Messieurs et messieurs les légendes,

Votre Sainteté,

Cher Bernardin,

Monsieur le Nonce,

Monseigneur,

Mon Général,

Monsieur le Préfet,

Madame la Sous-Préfète,

Monsieur le Directeur des services d’imprimerie,

Madame la Directrice-adjointe au service des concours,

Monsieur Olivaint, Madame Olivaint,

Cher Père, chère Mère,

Camarade, Camarade

Avant que les cinq Titans n’entrent en scène et que l’audience s’étourdisse de joutes verbales, je m’étais dit initialement qu’à cette jouissance oratoire devait précéder un moment d’ascèse.

Aussi pensais-je commencer par un carême silencieux pour nous mettre en oreille.

J’avais alors prévu une minute de silence pour les frères logos, pathos et ethos. Une minute plus longue pour leurs sœurs protase, antapodose, apodose et clausule.
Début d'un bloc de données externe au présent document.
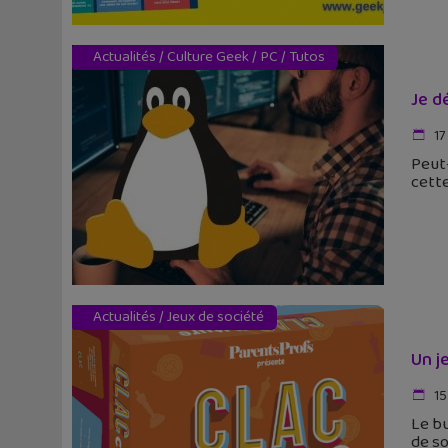
Actualités
/
Culture Geek
/
PC
/
Tutos
Je d
17
Peut-
cette
Actualités
/
Jeux de société
Un j
15
Le bu
de so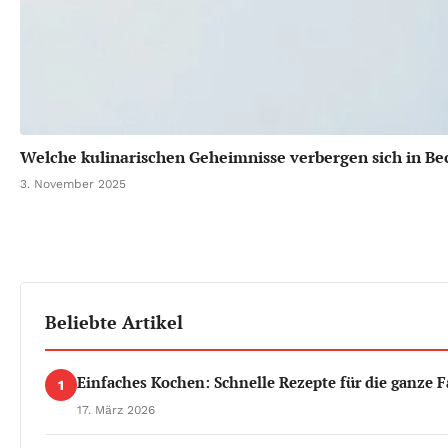
Welche kulinarischen Geheimnisse verbergen sich in B
3. November 2025
Beliebte Artikel
Einfaches Kochen: Schnelle Rezepte für die ganze F
1
17. März 2026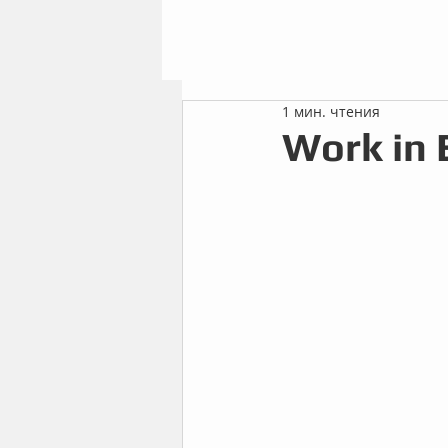
1 мин. чтения
Work in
Une minute pour vous, les racleurs de gorge des entractes et une bonne demi-douzaine pour nous, cancres, hères et pauvres diables, naufragés des références, au nom de toutes les allusions que nous ne comprendrons pas.

Insomniaque, j’en étais là de mes projets insonores – j’écrivais des silences, je notais l’inexprimable, je fixais des vertiges – quand soudain

J’eus un rêve : le mur des siècles m’apparut

Et ce mur frissonnait comme un arbre au zéphire ;

Tous les siècles, le front ceint de tours ou d’épis,

Étaient là, mornes sphinx sur l’énigme accroupis ;

Et chacun me fixant m’enjoignait de parler.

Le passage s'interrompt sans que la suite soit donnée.